• [Extract to read]:
Start of Block
# DHIR test day done! MM Coco is the BOMB!



## Casa_la_Palma (Oct 15, 2013)

My Miniature laMancha does are on DHI (Dairy Herd Improvement) with TMGR (The Miniature Goat Registry) Our first test day was 3/27/16 NOA Casa la Palma Coco in a 24 hour period (two milk outs) produced an amazing 14.4lbs! So proud of my girl! F2 Casa la Palma Luna 5.7 and F1 Casa la Palma Fanny 5.0 both being FF I know that will double their second freshening. I'm pretty proud of my girls!! Pictured is Coco test day at a 10 hour fill. She is the dam to Fanny and the grand dam to Luna (out of Fanny's littermate sister). 

:stars::stars::stars::stars::stars::stars:


----------



## ksalvagno (Oct 6, 2009)

That is great!


----------



## Casa_la_Palma (Oct 15, 2013)

Thank you! I'm pretty excited


----------



## Cedar Point Kikos (Oct 16, 2013)

Congratulations!:stars:


----------



## margaret (Aug 30, 2013)

Wow!
That's pretty amazing for a mini-mancha!


----------



## J.O.Y. Farm (Jan 10, 2012)

That's fantastic!! Congrats!!


----------



## ksalvagno (Oct 6, 2009)

Congrats!


----------



## Casa_la_Palma (Oct 15, 2013)
End of Block
• [Supplied material]:
Start of Block
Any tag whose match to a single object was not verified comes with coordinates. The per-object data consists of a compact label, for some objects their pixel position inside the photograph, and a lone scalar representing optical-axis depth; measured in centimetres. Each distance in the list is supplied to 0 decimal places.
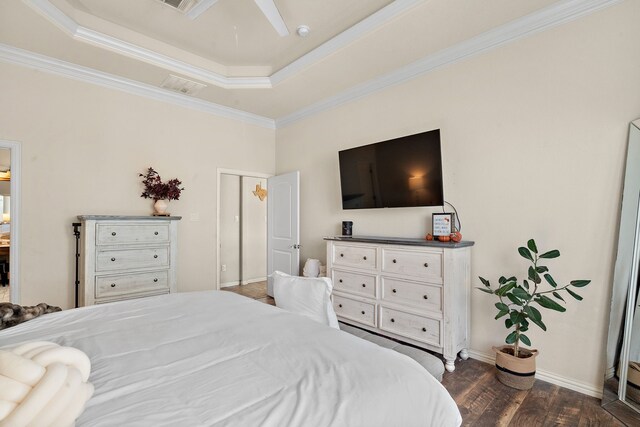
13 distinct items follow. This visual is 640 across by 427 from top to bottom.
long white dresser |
End of Block
• [To do]:
(1) Could you retype the DHIR test day thread word for word, starting at "My Miniature laMancha" and ending at "That is great!"?
(2) Can you extend the DHIR test day thread past its last line?

• [Answers provided]:
(1)
My Miniature laMancha does are on DHI (Dairy Herd Improvement) with TMGR (The Miniature Goat Registry) Our first test day was 3/27/16 NOA Casa la Palma Coco in a 24 hour period (two milk outs) produced an amazing 14.4lbs! So proud of my girl! F2 Casa la Palma Luna 5.7 and F1 Casa la Palma Fanny 5.0 both being FF I know that will double their second freshening. I'm pretty proud of my girls!! Pictured is Coco test day at a 10 hour fill. She is the dam to Fanny and the grand dam to Luna (out of Fanny's littermate sister). 

:stars::stars::stars::stars::stars::stars:


----------



## ksalvagno (Oct 6, 2009)

That is great!

(2)
An update to announce my two other does both FF (Fanny 2 yr. old Luna yearling) have completed and earned their AR*D! 

Casa la Palma Fanny AR2*D earned her star in BF alone. 238 DIM - 886 lbs. of milk. 47 lbs. BF 34 P

Casa la Palma Luna AR*D earned her star in milk and BF 234 DIM - 1,019 lbs 54 BF 41 P 

SUPER EXCITED AND ENJOYING THE BREAK! :stars:


----------



## groovyoldlady (Jul 21, 2011)

That more than my full sized LaMancha!


----------



## ksalvagno (Oct 6, 2009)

Congratulations!


----------



## IHEARTGOATS (Jun 14, 2016)

Congratulations on the milk stars.

But, I'm confused as to what you mean about the break

You aren't going to keep milking for the 305 days?


----------



## Suzanne_Tyler (Jul 19, 2014)

Congrats!!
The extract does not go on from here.